_Given information_
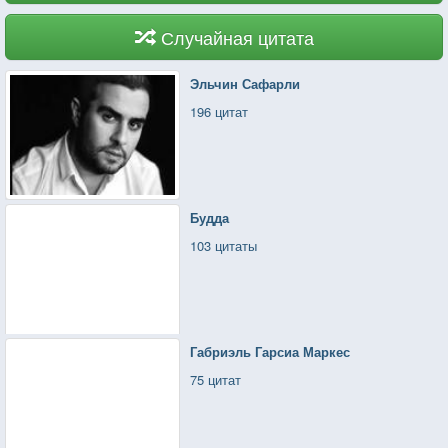
Случайная цитата
Эльчин Сафарли
196 цитат
Будда
103 цитаты
Габриэль Гарсиа Маркес
75 цитат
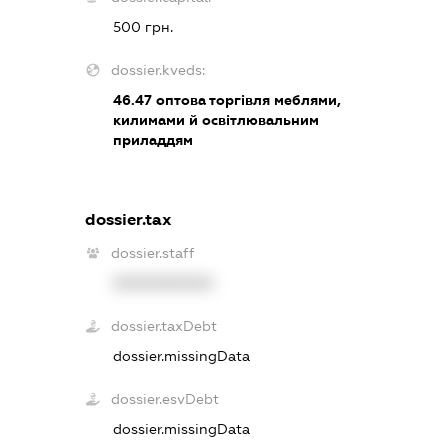
500 грн.
dossier.kveds:
46.47
оптова торгівля меблями,
килимами й освітлювальним
приладдям
dossier.tax
dossier.staff
XXXXXXXXXX
dossier.taxDebt
dossier.missingData
dossier.esvDebt
dossier.missingData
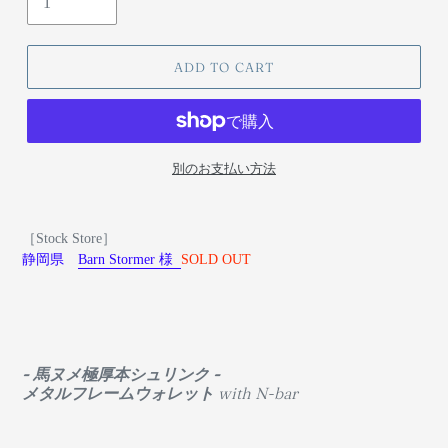
ADD TO CART
別のお支払い方法
［Stock Store］
静岡県
Barn Stormer 様
SOLD OUT
- 馬ヌメ極厚本シュリンク -
メタルフレームウォレット
with N-bar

_Required action_
Rewrite the text read from all three records, replacing "dossier.missingData" with "no data" and changing nothing else. Leave out the pictures.

_Answer box_
Случайная цитата
Эльчин Сафарли
196 цитат
Будда
103 цитаты
Габриэль Гарсиа Маркес
75 цитат
500 грн.
dossier.kveds:
46.47
оптова торгівля меблями,
килимами й освітлювальним
приладдям
dossier.tax
dossier.staff
XXXXXXXXXX
dossier.taxDebt
no data
dossier.esvDebt
no data
ADD TO CART
別のお支払い方法
［Stock Store］
静岡県
Barn Stormer 様
SOLD OUT
- 馬ヌメ極厚本シュリンク -
メタルフレームウォレット
with N-bar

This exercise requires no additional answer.